What is needed
Below is a listing with pictures. Repeat exactly the lines starting at the one holding "(576, 221) = (432, 205): can -> none" and going on through the one holding "(165, 738) = (143, 601): suitcase -> none", and leave every picture out.

╔══

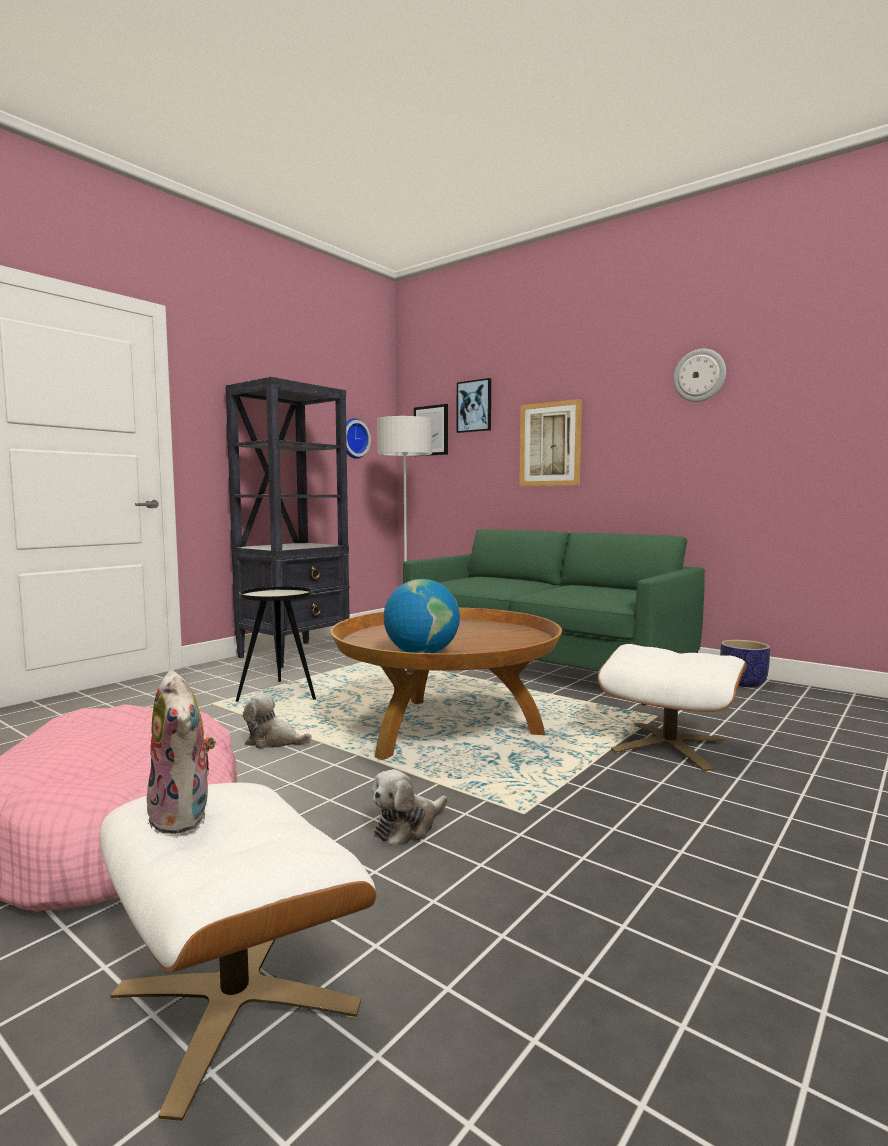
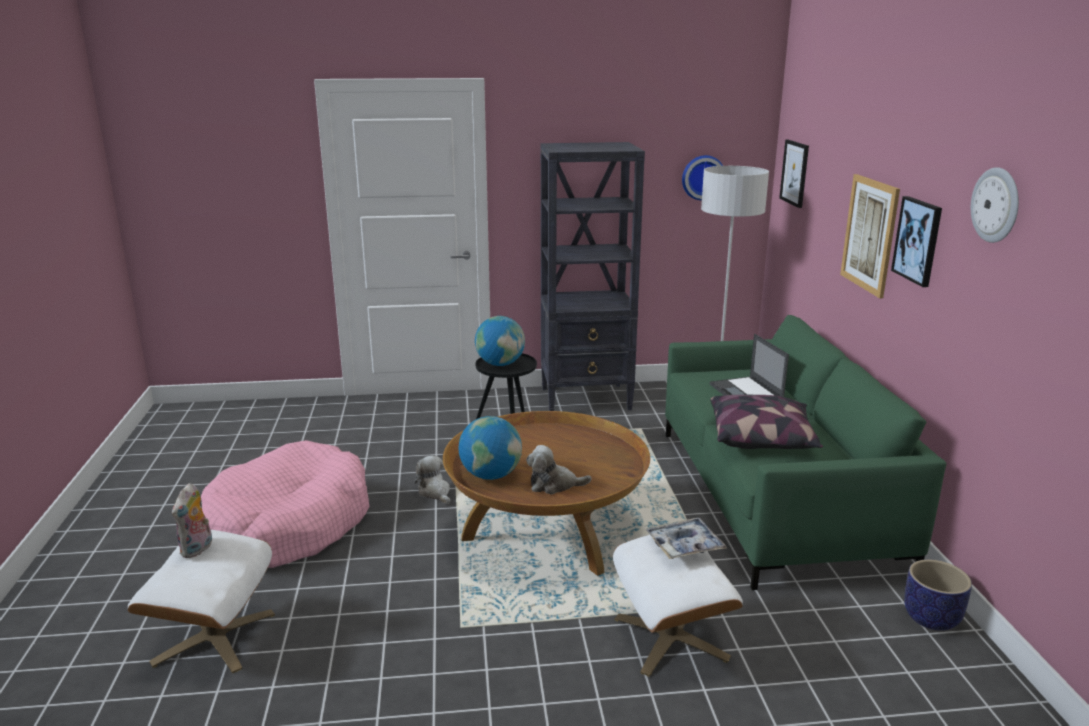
camera: 45 degrees right, 15 degrees up
(268, 594) = (500, 364): none -> globe
(408, 827) = (394, 598): plush toy -> plush toy (554, 485)
(474, 406) = (825, 158): picture -> picture (918, 240)
(497, 582) = (746, 393): none -> laptop
(567, 593) = (762, 438): none -> pillow
(655, 647) = (684, 545): none -> tray

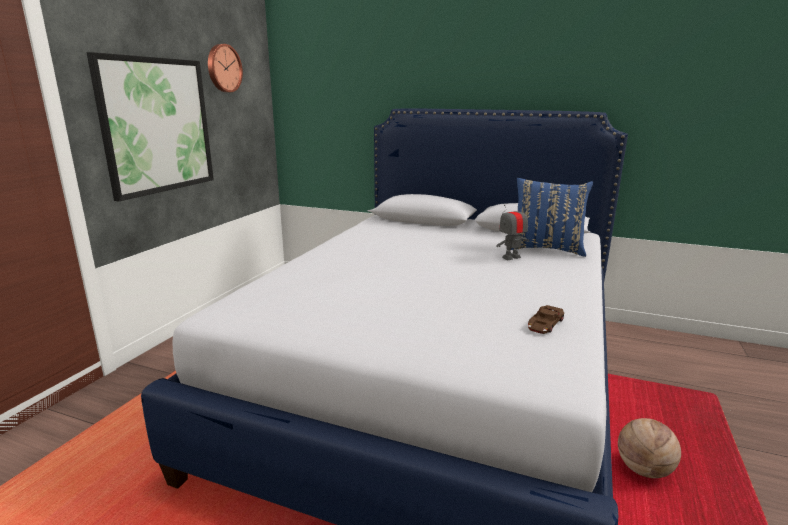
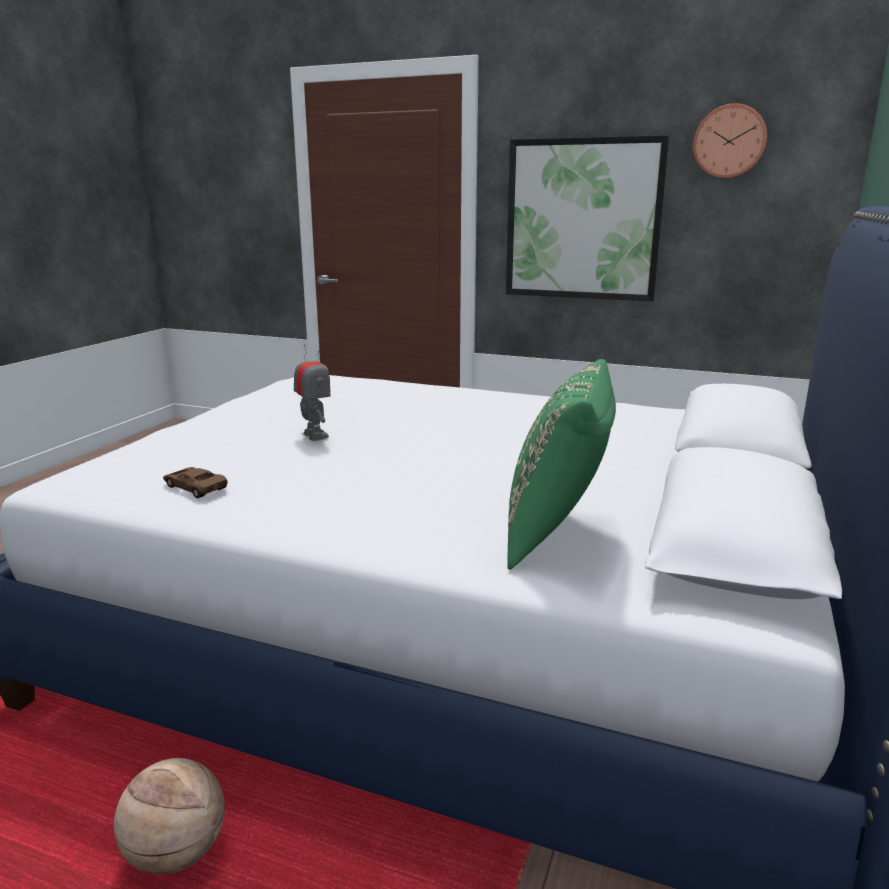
camera: 90 degrees right, 0 degrees up
(511, 257) = (487, 495): toy robot -> toy robot (315, 436)
(546, 249) = (558, 534): blue pillow -> green pillow

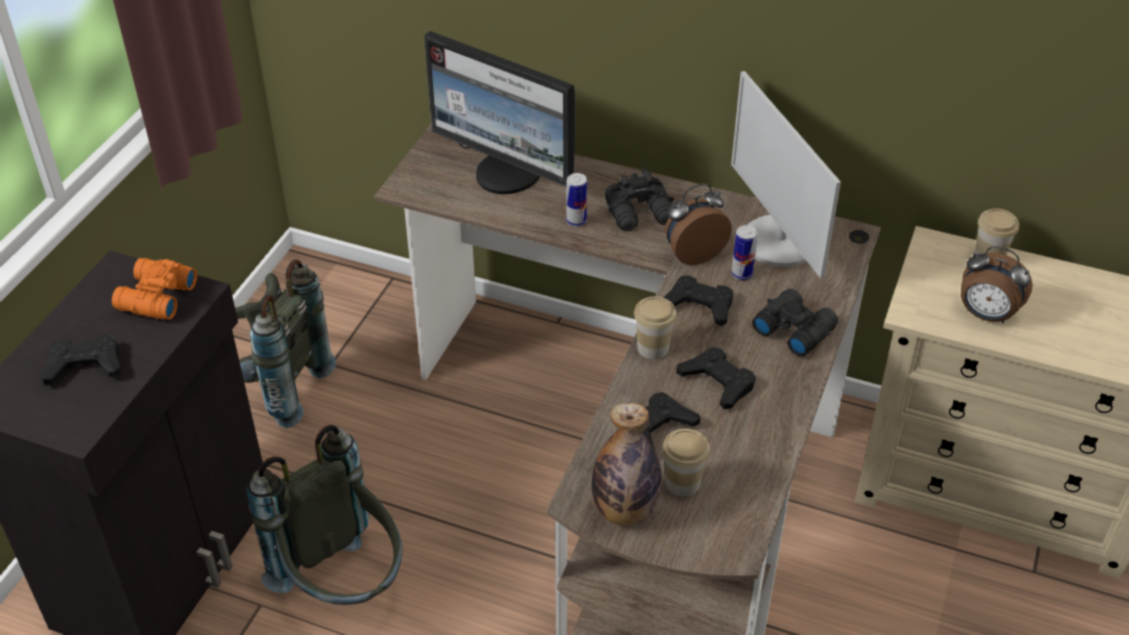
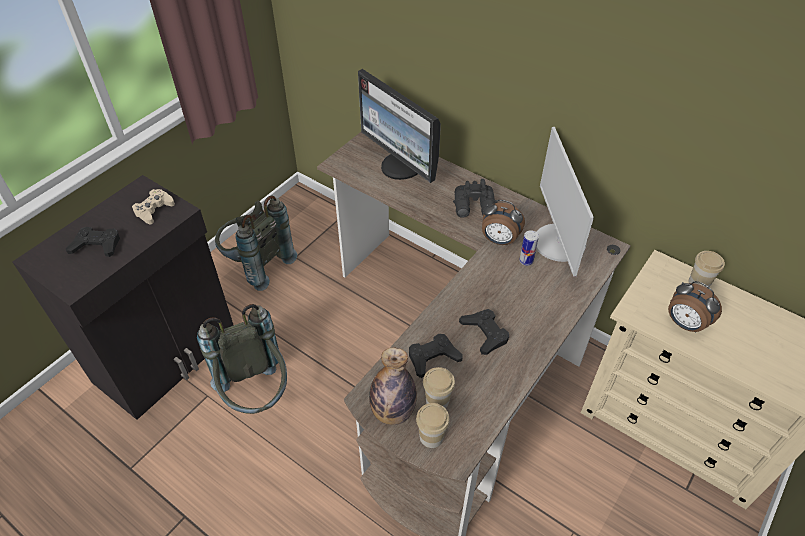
camera: 15 degrees right, 5 degrees up
(155, 298) = (154, 210): orange binoculars -> beige game controller
(576, 221) = (432, 205): can -> none
(653, 348) = (451, 300): cup -> cup (431, 436)
(693, 253) = (499, 240): alarm clock -> alarm clock turned 150 degrees counterclockwise
(699, 305) = (490, 277): black game controller -> none
(793, 328) = (548, 306): black binoculars -> none

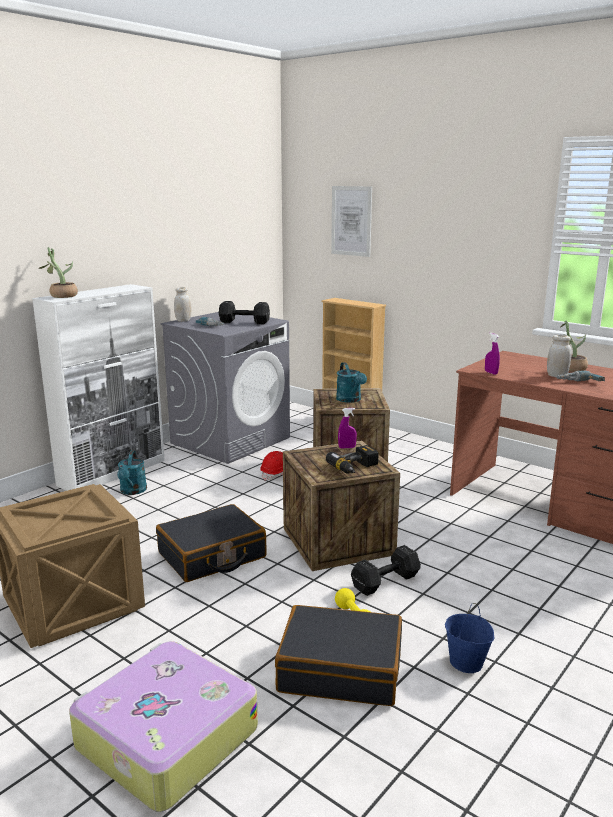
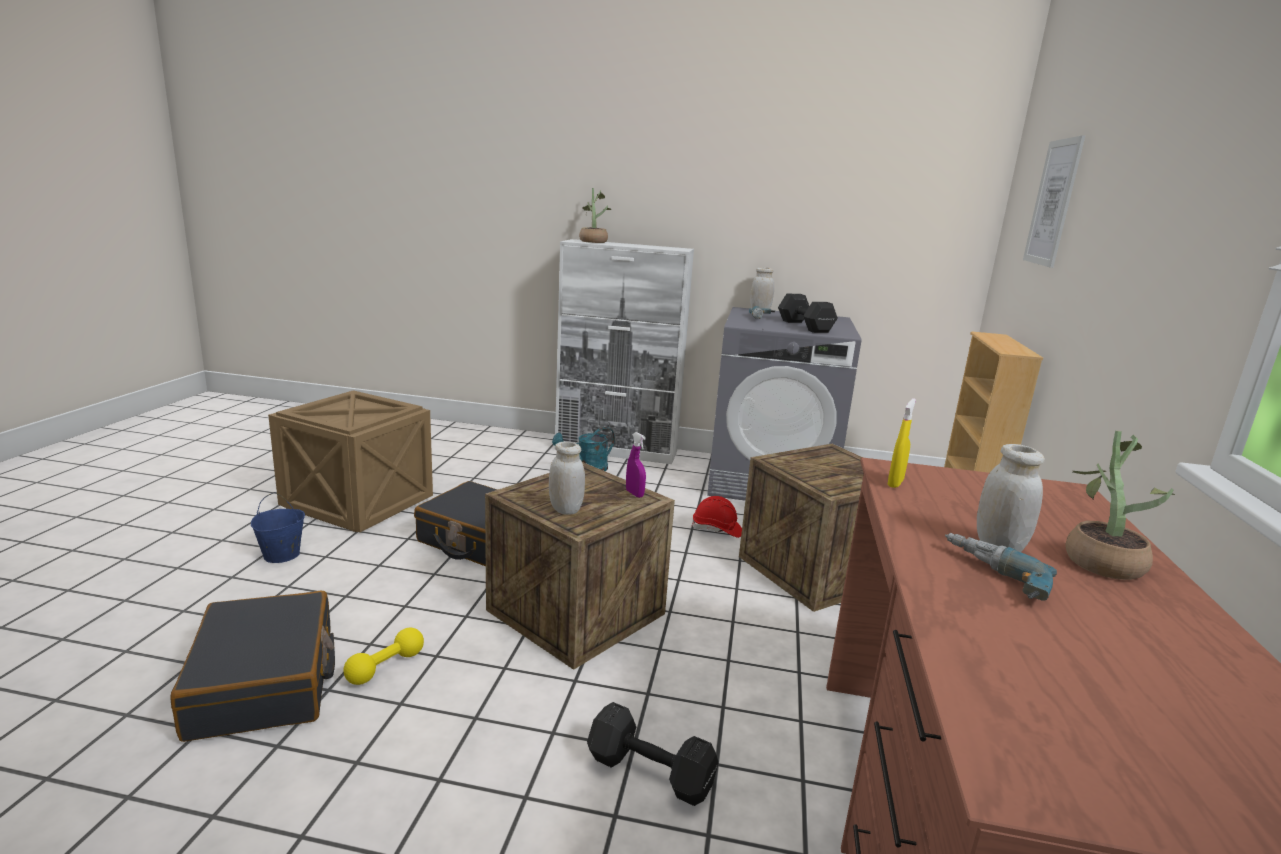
camera: 60 degrees right, 0 degrees up
(165, 738) = (143, 601): suitcase -> none
(350, 400) = (825, 470): turquoise watering can -> none
(356, 468) = (565, 509): power drill -> white jar
(387, 582) = (491, 676): black dumbbell -> black dumbbell (652, 774)
(467, 662) = (294, 801): blue bucket -> blue bucket (281, 555)
(491, 373) = (895, 483): purple spray bottle -> yellow spray bottle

╚══

Your solution
(576, 221) = (432, 205): can -> none
(653, 348) = (451, 300): cup -> cup (431, 436)
(693, 253) = (499, 240): alarm clock -> alarm clock turned 150 degrees counterclockwise
(699, 305) = (490, 277): black game controller -> none
(793, 328) = (548, 306): black binoculars -> none

camera: 60 degrees right, 0 degrees up
(165, 738) = (143, 601): suitcase -> none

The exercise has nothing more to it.